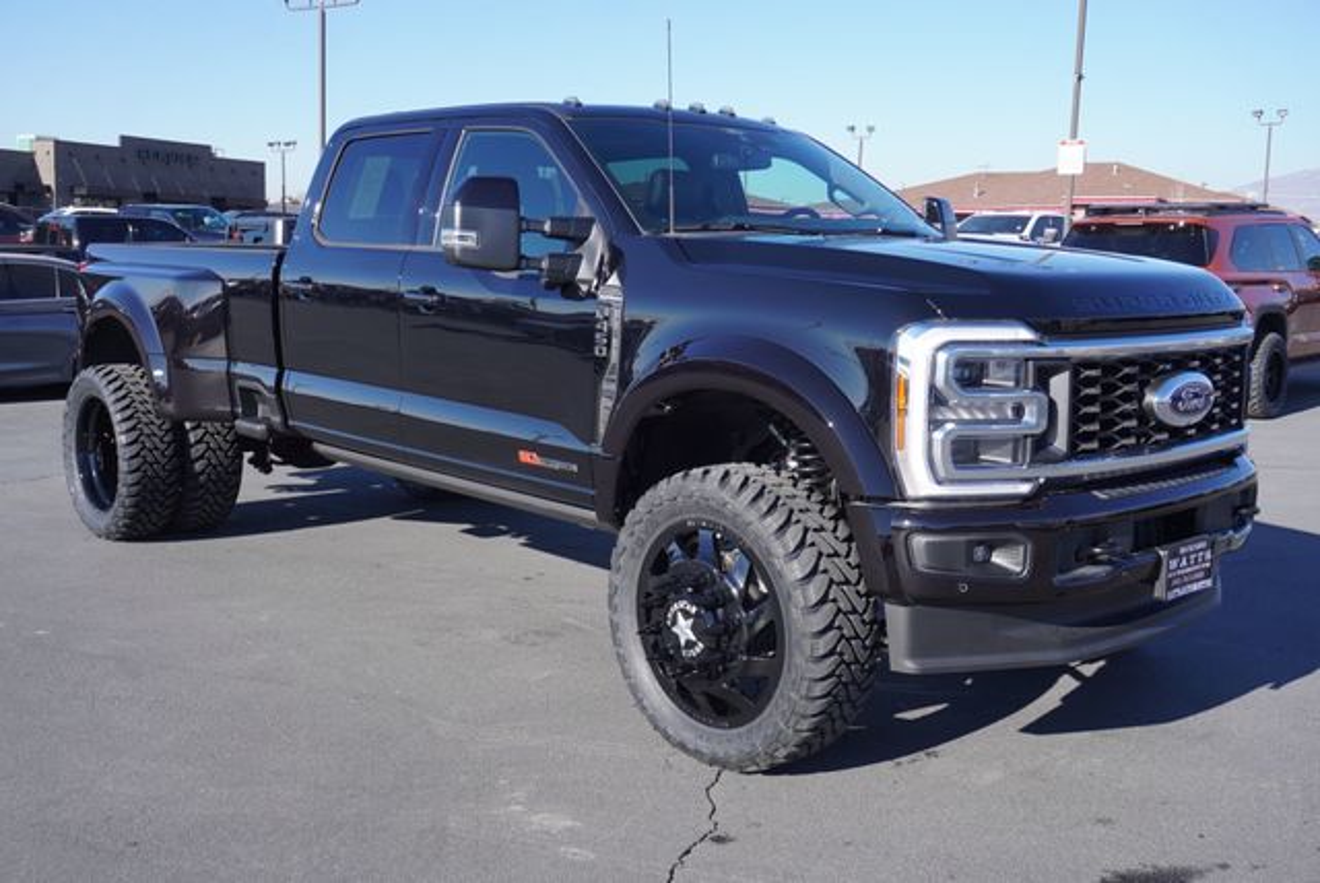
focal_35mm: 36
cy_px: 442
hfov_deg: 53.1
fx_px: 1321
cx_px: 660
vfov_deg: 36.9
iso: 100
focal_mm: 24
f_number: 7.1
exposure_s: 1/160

★ ★ ★ ★ ★

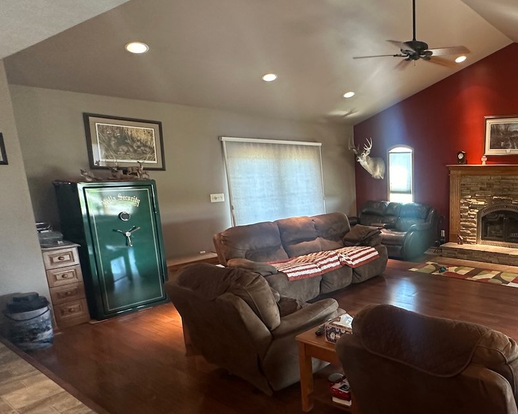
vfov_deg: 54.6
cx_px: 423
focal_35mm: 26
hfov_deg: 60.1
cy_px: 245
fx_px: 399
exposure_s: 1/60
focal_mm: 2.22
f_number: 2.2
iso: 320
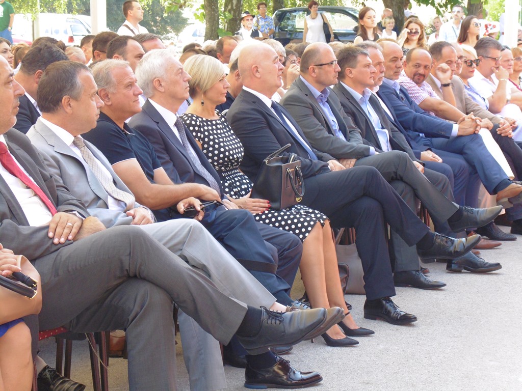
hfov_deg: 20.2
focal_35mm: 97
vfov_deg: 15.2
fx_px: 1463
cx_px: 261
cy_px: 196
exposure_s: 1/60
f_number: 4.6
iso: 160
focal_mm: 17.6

★ ★ ★ ★ ★

**Try it**
Reproduce word for word the material above, beginning with the line that contains "focal_35mm: 36" and ending with the line that contains "exposure_s: 1/160".

**Your response**
focal_35mm: 36
cy_px: 442
hfov_deg: 53.1
fx_px: 1321
cx_px: 660
vfov_deg: 36.9
iso: 100
focal_mm: 24
f_number: 7.1
exposure_s: 1/160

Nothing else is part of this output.